Other posters have so beautifully described their personal benefits from 'carrying their load', and lightening it accordingly. These are gifts we'd want new pilgrims to consider for themselves & also for those eventually walking with them. Shipping not only forces the pilgrim to book a destination/reservation, it sets up their close companions do likewise. This limits flexibilty as the day unfolds, especially if someone else encounters a need to stop early. Also, if I default to shipping 'because it's there' , doesn't it signal my companions might be 'smart' (or supportive) to do the same? If I prepare back home knowing I will not carry my pack far, the weight of some optional nice clothes & shoes for evening dinners might be worth it, along with remedies for other uncertainties or fears I am trying to control and decide to bring along. I end up with less fredom and more baggage (physical & mental). If I and others model these choices as 'normal', gradually they become the rule. Camino culture is the cumulative effect of individual free choices. How will each pilgrim want to re-define it?

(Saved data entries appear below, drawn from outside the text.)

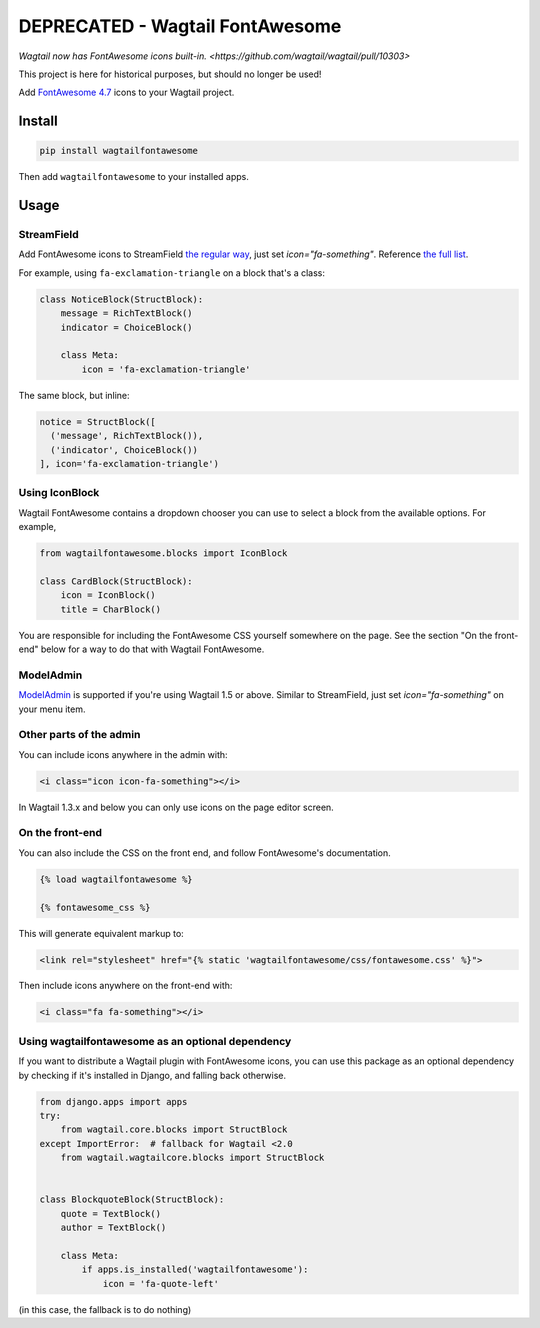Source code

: ================================
DEPRECATED - Wagtail FontAwesome
================================

`Wagtail now has FontAwesome icons built-in. <https://github.com/wagtail/wagtail/pull/10303>`

This project is here for historical purposes, but should no longer be used!

.. image:: https://img.shields.io/pypi/l/wagtailfontawesome.svg
    :target: https://gitlab.com/alexgleason/wagtailfontawesome/blob/master/LICENSE

Add `FontAwesome 4.7 <https://fontawesome.com/v4.7.0/>`_ icons to your Wagtail project.

.. image:: https://gitlab.com/alexgleason/wagtailfontawesome/raw/master/screenshot.png
    :alt: Screenshot

Install
=======

.. code-block:: console

    pip install wagtailfontawesome


Then add ``wagtailfontawesome`` to your installed apps.

Usage
=====

StreamField
-----------

Add FontAwesome icons to StreamField `the regular way <http://docs.wagtail.io/en/latest/topics/streamfield.html#basic-block-types>`_, just set `icon="fa-something"`. Reference `the full list <https://fontawesome.com/v4.7.0/icons/>`_.

For example, using ``fa-exclamation-triangle`` on a block that's a class:

.. code-block:: python

    class NoticeBlock(StructBlock):
        message = RichTextBlock()
        indicator = ChoiceBlock()

        class Meta:
            icon = 'fa-exclamation-triangle'

The same block, but inline:

.. code-block:: python

    notice = StructBlock([
      ('message', RichTextBlock()),
      ('indicator', ChoiceBlock())
    ], icon='fa-exclamation-triangle')

Using IconBlock
---------------

Wagtail FontAwesome contains a dropdown chooser you can use to select a block from the available options. For example,

.. code-block:: python

    from wagtailfontawesome.blocks import IconBlock

    class CardBlock(StructBlock):
        icon = IconBlock()
        title = CharBlock()

You are responsible for including the FontAwesome CSS yourself somewhere on the page. See the section "On the front-end" below for a way to do that with Wagtail FontAwesome.

ModelAdmin
-----------------

`ModelAdmin <http://docs.wagtail.io/en/latest/reference/contrib/modeladmin/>`_ is supported if you're using Wagtail 1.5 or above. Similar to StreamField, just set `icon="fa-something"` on your menu item.

Other parts of the admin
------------------------

You can include icons anywhere in the admin with:

.. code-block:: html+django

    <i class="icon icon-fa-something"></i>

In Wagtail 1.3.x and below you can only use icons on the page editor screen.

On the front-end
----------------

You can also include the CSS on the front end, and follow FontAwesome's documentation.

.. code-block:: html+django

    {% load wagtailfontawesome %}

    {% fontawesome_css %}

This will generate equivalent markup to:

.. code-block:: html+django

    <link rel="stylesheet" href="{% static 'wagtailfontawesome/css/fontawesome.css' %}">

Then include icons anywhere on the front-end with:

.. code-block:: html+django

    <i class="fa fa-something"></i>

Using wagtailfontawesome as an optional dependency
--------------------------------------------------

If you want to distribute a Wagtail plugin with FontAwesome icons, you can use this package as an optional dependency by checking if it's installed in Django, and falling back otherwise.

.. code-block:: python

    from django.apps import apps
    try:
        from wagtail.core.blocks import StructBlock
    except ImportError:  # fallback for Wagtail <2.0
        from wagtail.wagtailcore.blocks import StructBlock


    class BlockquoteBlock(StructBlock):
        quote = TextBlock()
        author = TextBlock()

        class Meta:
            if apps.is_installed('wagtailfontawesome'):
                icon = 'fa-quote-left'

(in this case, the fallback is to do nothing)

I do not second-guess anyone who ships their pack. I surely know the day must come when I do it myself. Each pilgrim walks as they think is best, given their circumstances and motivations. The beauty of this thread has been to help new pilgrims make informed choices. Advertisements by pack-shipping services, and my culture's value of convenience, make it easy to see practical side of hiring these helpers. This thread alerts me to 'hidden costs' those other sources don't mention.

So thank you to the posters who are helping future pilgrims consciously balance the pros & cons.
You are so right. I used the pack transport when I injured my knee for a few days so I could keep on walking. I didn't have enough days to stop and rest. I used it from Viana, and was better by the time I got to Burgos. It does reduce your flexibility and spontaneity a lot.
 
Camino(s) past & future
frances(Sept 2018)
#22
I think there is something of a metaphor in the idea of carrying ones stuff with them and adjusting you load a things get heavy.

As I have been walking daily locally in preparation for my Camino I have already learned that I have too much stuff....and not just in my closet!!! My chosen camino clothes are now comfy, reliable, dependable. Ive weeded out everything with scratchy tags, rubby seams, irritating fabric.
Its a good lesson to transfer to all areas of our lives. Do I really need that " friend" who is like a irritating tag? How about all that stuff for ' just in case'?

There is something empowering about self propelling with everything you need on your person.